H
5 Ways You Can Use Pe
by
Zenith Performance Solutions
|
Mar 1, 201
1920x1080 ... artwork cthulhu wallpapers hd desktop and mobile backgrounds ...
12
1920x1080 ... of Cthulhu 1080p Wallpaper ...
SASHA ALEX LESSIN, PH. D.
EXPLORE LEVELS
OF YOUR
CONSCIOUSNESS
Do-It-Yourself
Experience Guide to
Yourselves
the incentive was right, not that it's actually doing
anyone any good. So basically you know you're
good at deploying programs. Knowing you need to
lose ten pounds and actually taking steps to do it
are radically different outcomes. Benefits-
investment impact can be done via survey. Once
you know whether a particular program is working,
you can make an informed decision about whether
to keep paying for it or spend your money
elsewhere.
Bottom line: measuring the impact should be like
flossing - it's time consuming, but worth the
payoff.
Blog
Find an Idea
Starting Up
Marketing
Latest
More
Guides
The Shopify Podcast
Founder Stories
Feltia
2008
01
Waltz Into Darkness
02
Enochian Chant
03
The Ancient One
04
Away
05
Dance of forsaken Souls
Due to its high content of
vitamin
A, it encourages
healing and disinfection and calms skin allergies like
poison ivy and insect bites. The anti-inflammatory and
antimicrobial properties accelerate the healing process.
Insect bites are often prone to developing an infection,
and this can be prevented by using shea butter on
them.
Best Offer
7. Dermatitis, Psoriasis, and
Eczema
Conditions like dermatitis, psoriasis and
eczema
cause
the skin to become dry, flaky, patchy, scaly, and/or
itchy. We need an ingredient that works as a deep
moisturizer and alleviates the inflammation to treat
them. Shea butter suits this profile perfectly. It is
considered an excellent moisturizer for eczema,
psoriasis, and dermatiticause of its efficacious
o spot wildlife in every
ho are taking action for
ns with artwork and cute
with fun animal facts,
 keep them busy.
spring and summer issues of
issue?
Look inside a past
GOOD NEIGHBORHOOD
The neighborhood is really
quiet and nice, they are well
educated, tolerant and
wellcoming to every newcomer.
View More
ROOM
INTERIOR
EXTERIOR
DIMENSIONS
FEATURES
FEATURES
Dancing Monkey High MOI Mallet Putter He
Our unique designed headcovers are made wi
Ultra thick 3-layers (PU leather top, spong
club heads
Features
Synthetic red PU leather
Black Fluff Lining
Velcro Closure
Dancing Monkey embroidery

□ □ □ □

#### WORK TASK:
Repeat the lines from the first one in the records through the line containing "good at deploying", exactly as written, and nothing else.

#### WRITTEN RESPONSE:
H
5 Ways You Can Use Pe
by
Zenith Performance Solutions
|
Mar 1, 201
1920x1080 ... artwork cthulhu wallpapers hd desktop and mobile backgrounds ...
12
1920x1080 ... of Cthulhu 1080p Wallpaper ...
SASHA ALEX LESSIN, PH. D.
EXPLORE LEVELS
OF YOUR
CONSCIOUSNESS
Do-It-Yourself
Experience Guide to
Yourselves
the incentive was right, not that it's actually doing
anyone any good. So basically you know you're
good at deploying programs. Knowing you need to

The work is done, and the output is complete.